_Problem requirements_:
Your response should consist of the entries below, reproduced exactly and without their images.

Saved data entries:
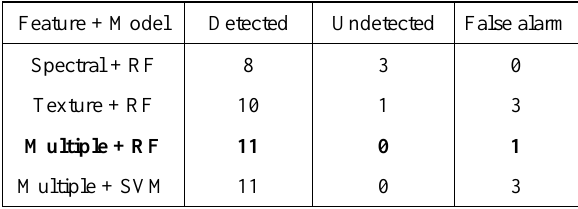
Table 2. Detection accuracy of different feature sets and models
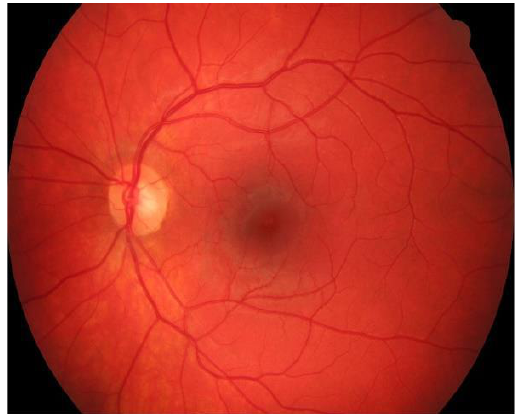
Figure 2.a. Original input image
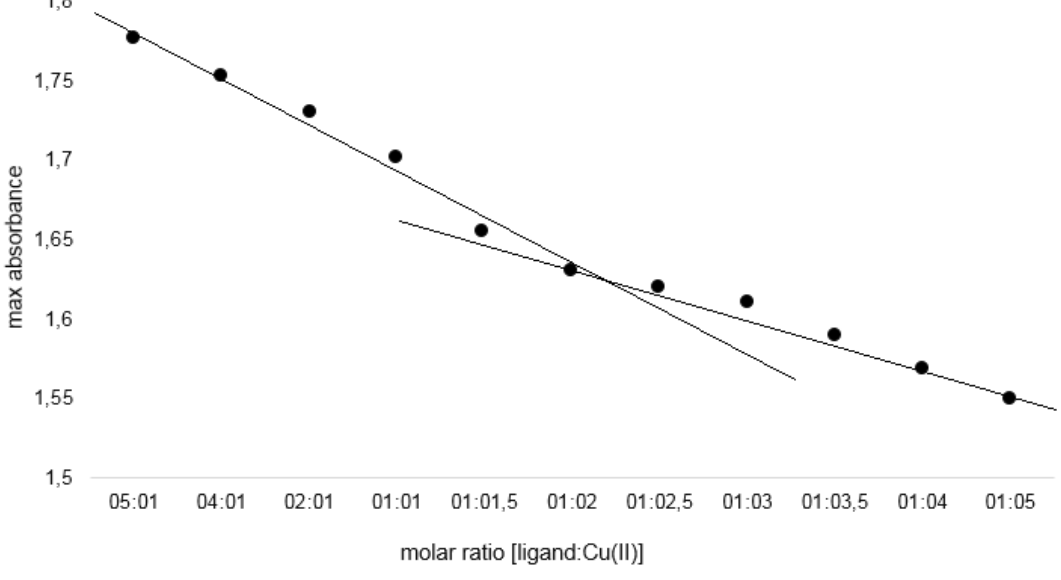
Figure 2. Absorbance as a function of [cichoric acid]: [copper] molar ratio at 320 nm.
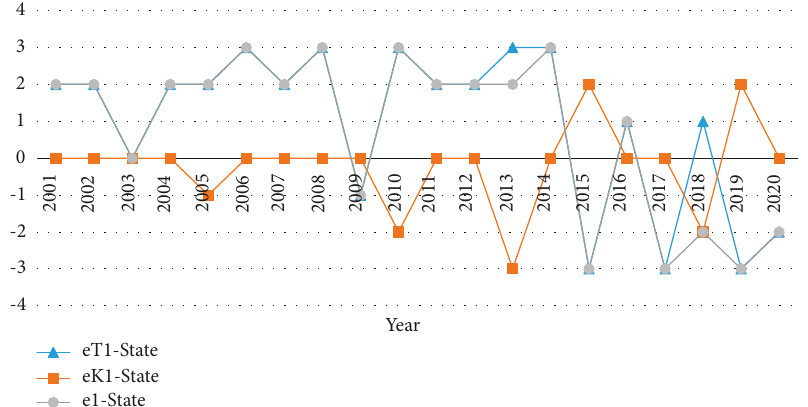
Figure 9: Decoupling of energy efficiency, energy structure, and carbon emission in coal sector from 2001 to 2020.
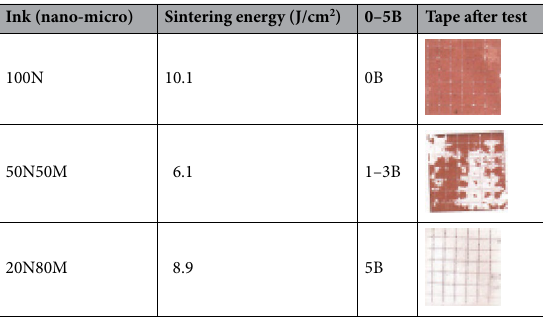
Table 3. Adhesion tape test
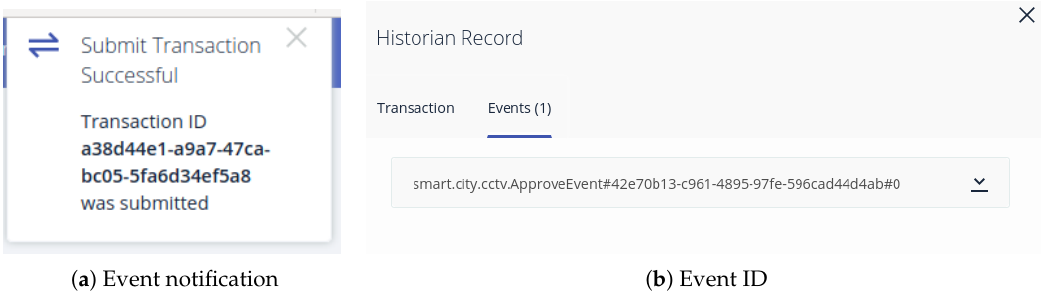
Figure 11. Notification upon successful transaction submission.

_Your response_:
Table 2. Detection accuracy of different feature sets and models
Figure 2.a. Original input image
Figure 2. Absorbance as a function of [cichoric acid]: [copper] molar ratio at 320 nm.
Figure 9: Decoupling of energy efficiency, energy structure, and carbon emission in coal sector from 2001 to 2020.
Table 3. Adhesion tape test
Figure 11. Notification upon successful transaction submission.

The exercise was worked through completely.